March for our lives, no longer protesting in streets, unveils gun control plan

Brakkton Booker, NPR
With their hopes fading that lawmakers in Washington will pass new gun safety measures, young activists from March for Our Lives have their own plans on how to stem gun violence. The proposal, called A Peace Plan for a Safer America, comes a little more than two weeks after a pair of mass shootings claimed the lives of 31 people and injured dozens more in El Paso, Texas, and Dayton, Ohio.
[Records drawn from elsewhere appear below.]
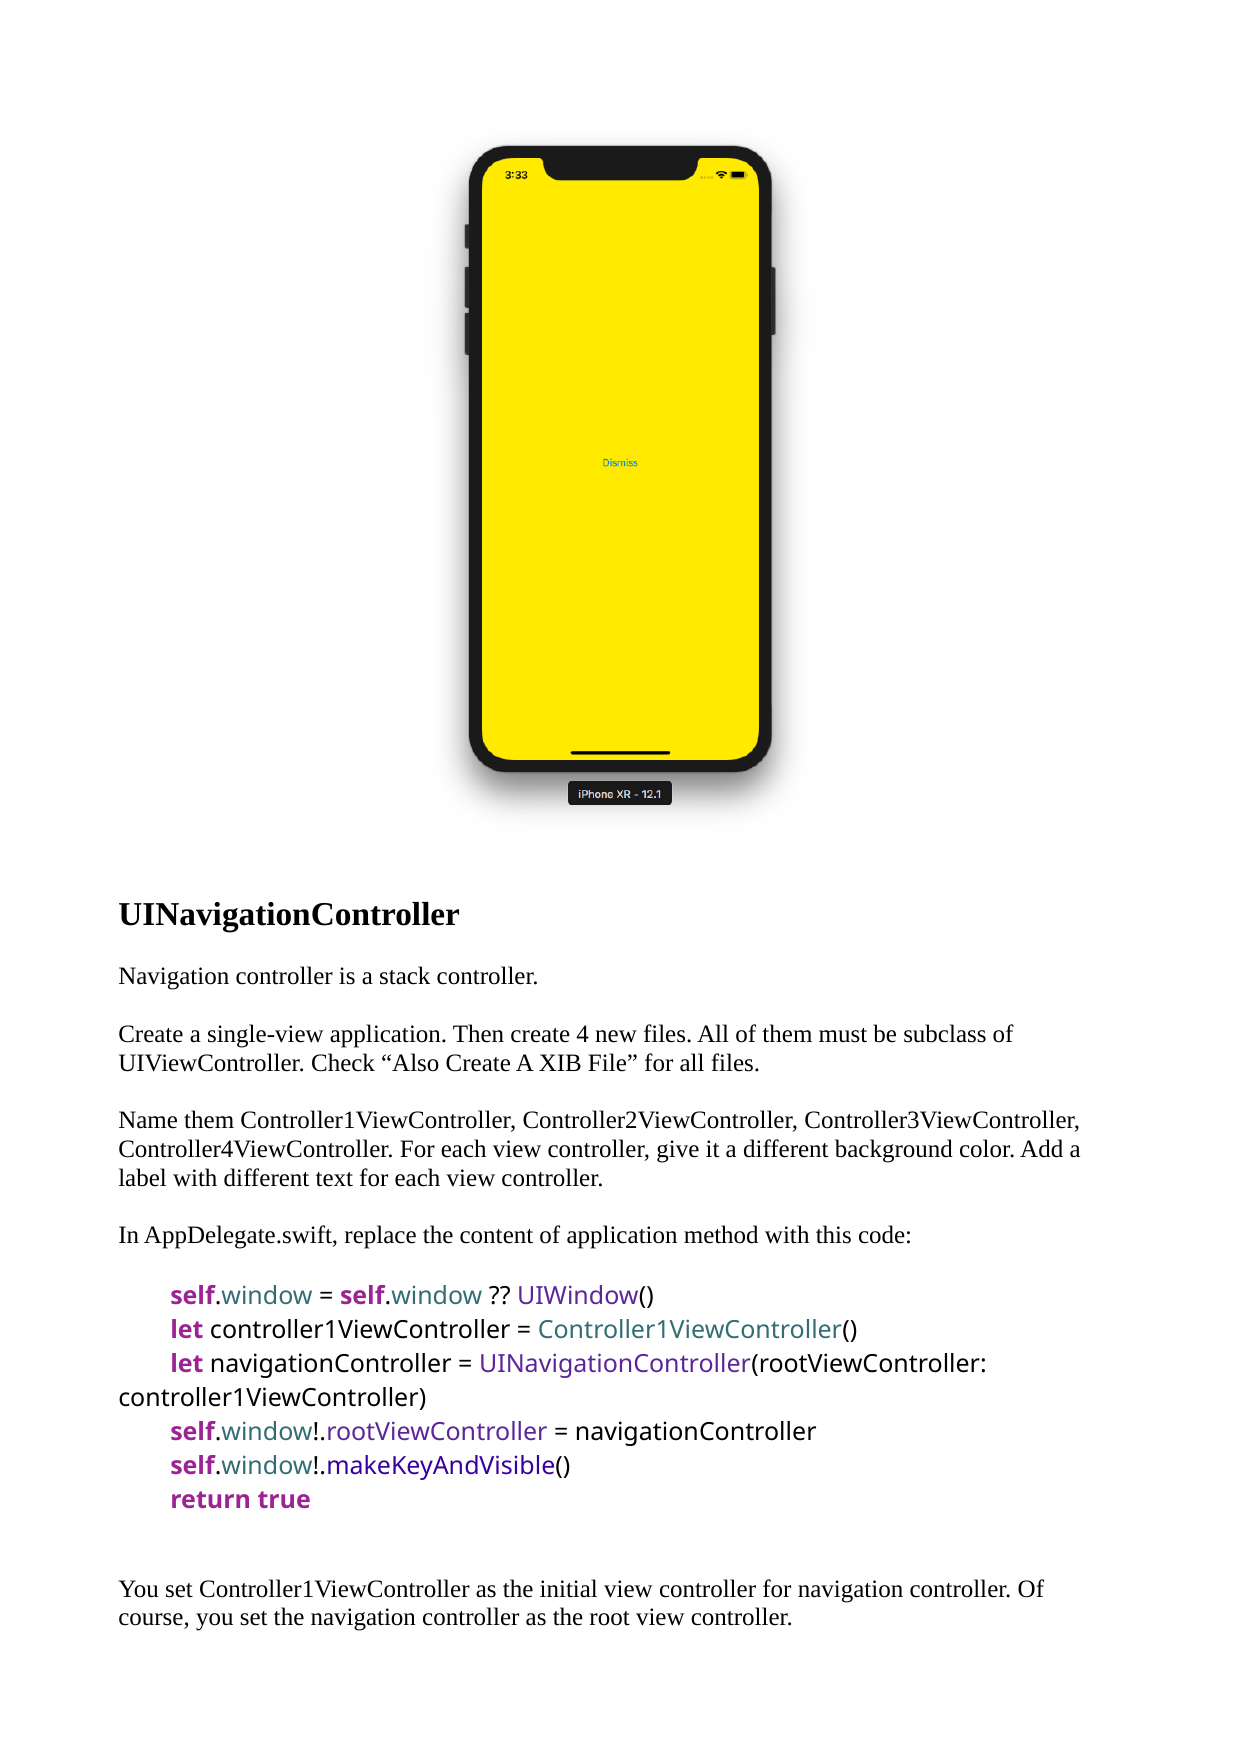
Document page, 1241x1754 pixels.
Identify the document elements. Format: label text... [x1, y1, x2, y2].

text self.window = self.window ?? UIWindow() [118, 1278, 1122, 1312]
text self.window!.makeKeyAndVisible() [118, 1448, 1122, 1482]
text self.window!.rootViewController = navigationController [118, 1414, 1122, 1448]
text let navigationController = UINavigationController(rootViewController: controller1ViewController) [118, 1346, 1122, 1414]
text let controller1ViewController = Controller1ViewController() [118, 1312, 1122, 1346]
text UINavigationController [118, 894, 1122, 933]
text Navigation controller is a stack controller. [118, 961, 1122, 990]
picture [415, 118, 825, 839]
text In AppDelegate.swift, replace the content of application method with this code: [118, 1220, 1122, 1249]
text return true [118, 1482, 1122, 1516]
text Name them Controller1ViewController, Controller2ViewController, Controller3ViewController, Controller4ViewController. For each view controller, give it a different background color. Add a label with different text for each view controller. [118, 1105, 1122, 1191]
text Create a single-view application. Then create 4 new files. All of them must be subclass of UIViewController. Check “Also Create A XIB File” for all files. [118, 1019, 1122, 1076]
text You set Controller1ViewController as the initial view controller for navigation controller. Of course, you set the navigation controller as the root view controller. [118, 1574, 1122, 1631]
In the days after those shootings, President Trump signaled there was “a very strong appetite for background checks” on people seeking to purchase firearms. But there are reports the president has either lost interest in the matter or changed his mind. Organizers with March for Our Lives say there needs to be a greater urgency by elected officials to protect American lives. They see the gun issue as both a crisis and a cause for the federal government to declare a national emergency. The plan is aimed at candidates seeking federal office, including President Trump and his 2020 Democratic presidential challengers.